Chief executive Tim Steiner said: “We now have in place a platform for significant and sustainable long-term value creation as the leading pure-play digital grocer in the UK, a world-leading provider of end-to-end ecommerce grocery solutions, and as an innovative and creative technology company applying our proprietary knowledge to a range of challenges.

“Our transformation journey is well under way with increased cash fees earned and greater investment as we execute on behalf of our partners.”

Looking ahead, Ocado said it is confident in achieving revenue growth in retail of between 10% and 15% this year

However, the grocer expects a decline in earnings as costs linked to its customer fulfilment centres continue to rise.

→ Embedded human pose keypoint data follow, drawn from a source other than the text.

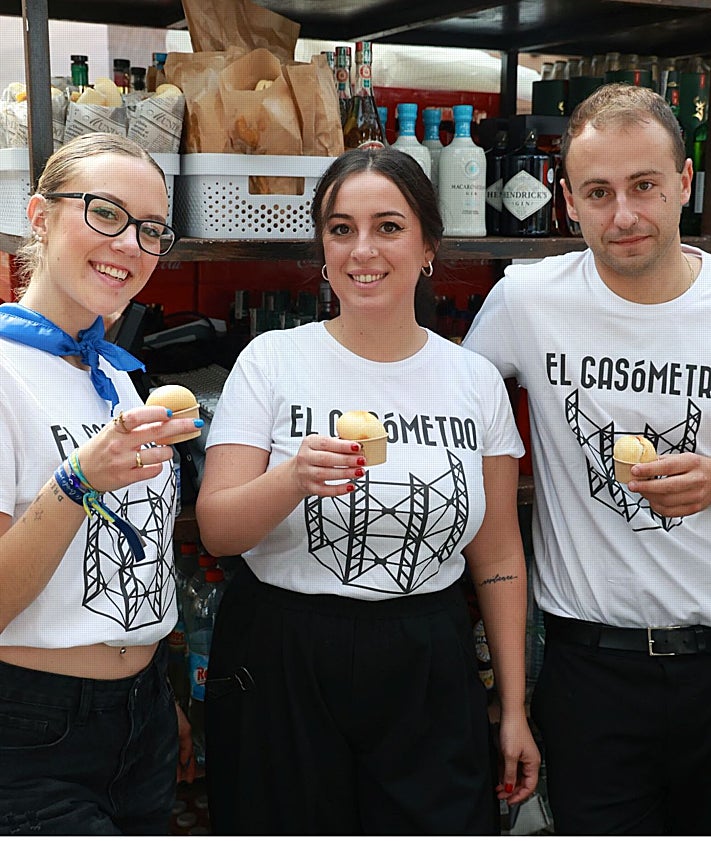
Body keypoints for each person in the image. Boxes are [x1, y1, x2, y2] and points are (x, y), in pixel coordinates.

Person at [196, 146, 540, 835]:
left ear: (427, 247)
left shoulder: (471, 380)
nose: (363, 250)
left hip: (426, 657)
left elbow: (497, 555)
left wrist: (513, 705)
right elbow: (218, 530)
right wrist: (291, 478)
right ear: (321, 250)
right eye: (340, 228)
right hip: (281, 655)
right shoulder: (273, 360)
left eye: (387, 226)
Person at [464, 82, 711, 835]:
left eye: (644, 186)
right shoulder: (526, 299)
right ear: (567, 200)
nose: (624, 215)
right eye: (598, 192)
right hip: (586, 669)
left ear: (684, 183)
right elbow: (439, 404)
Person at [0, 132, 201, 834]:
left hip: (140, 717)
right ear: (40, 215)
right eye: (105, 212)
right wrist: (79, 477)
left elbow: (130, 559)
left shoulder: (115, 375)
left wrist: (157, 693)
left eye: (150, 229)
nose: (129, 244)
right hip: (29, 724)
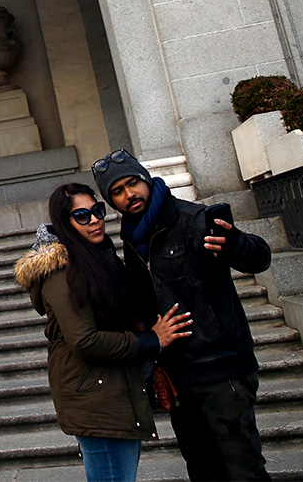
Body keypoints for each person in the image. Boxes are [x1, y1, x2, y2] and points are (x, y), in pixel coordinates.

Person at [92, 149, 273, 481]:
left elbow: (259, 258)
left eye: (133, 184)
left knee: (244, 470)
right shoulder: (131, 239)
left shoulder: (192, 219)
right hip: (178, 377)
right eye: (117, 192)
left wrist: (236, 244)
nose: (129, 195)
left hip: (221, 369)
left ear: (146, 180)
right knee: (203, 469)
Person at [16, 183, 192, 482]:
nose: (95, 219)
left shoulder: (97, 258)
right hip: (95, 397)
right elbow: (84, 340)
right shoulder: (64, 269)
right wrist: (152, 340)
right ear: (65, 223)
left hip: (112, 390)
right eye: (82, 216)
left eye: (97, 211)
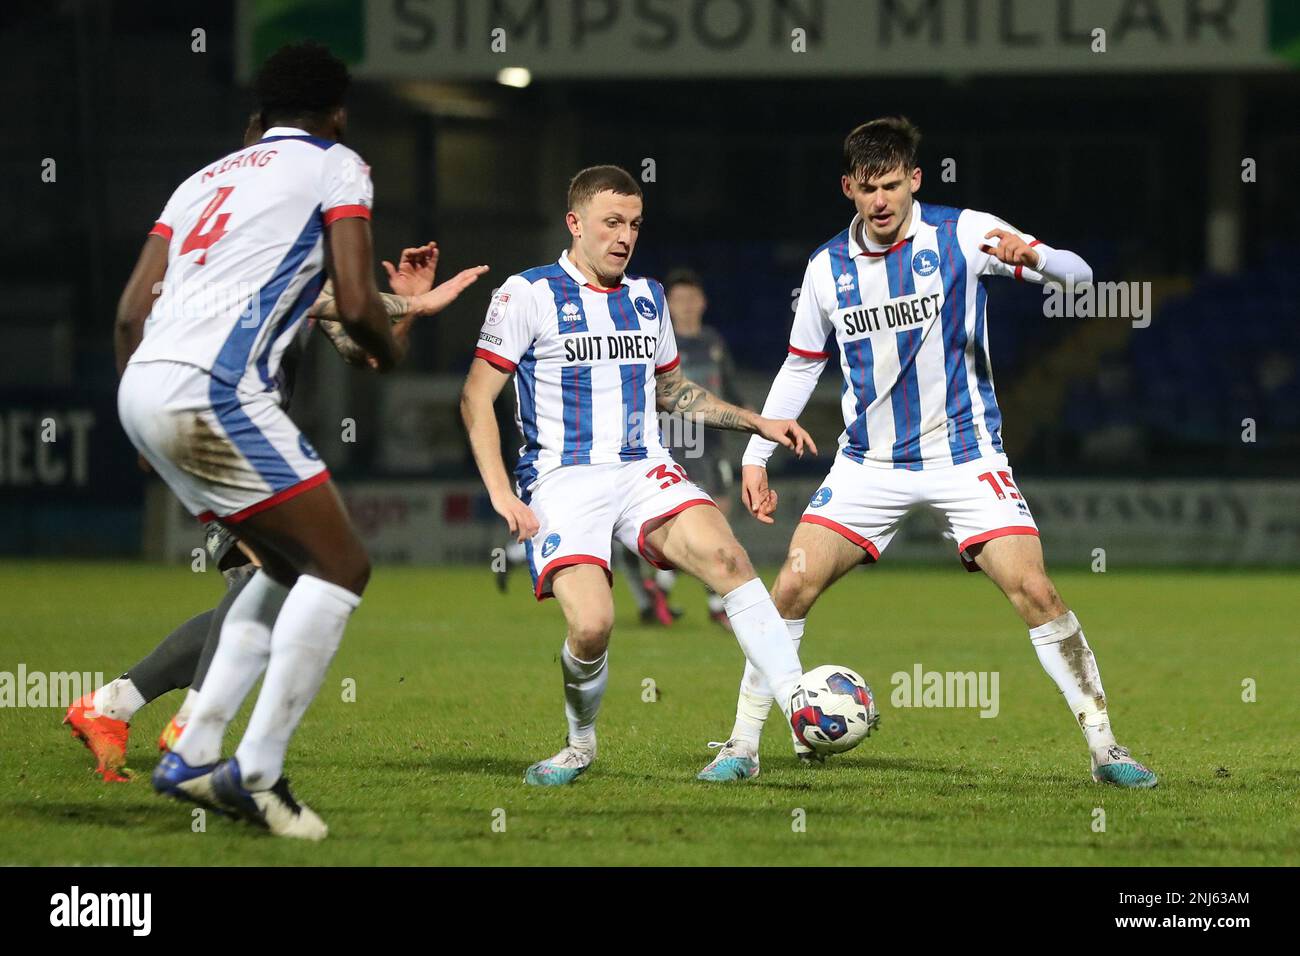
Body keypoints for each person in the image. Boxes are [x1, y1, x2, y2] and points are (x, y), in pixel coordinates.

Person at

Total capital expenditure for the group is expected to be £350 million.

The results come as Ocado is mooted to be in talks with Marks & Spencer to sign a food delivery deal.

Ocado currently has a tie-up with Waitrose, but it has been suggested that M&S would step into the breach when the existing contract ends next year.

If the deal goes ahead, it will be the latest in a long line of tie-ups the firm has announced.

Ocado has forged partnerships with US retailer Kroger, Swedish supermarket group ICA, France’s Groupe Casino and in Canada with Sobeys.

Retailers are keen to use its cutting-edge technology, which includes robots in warehouses.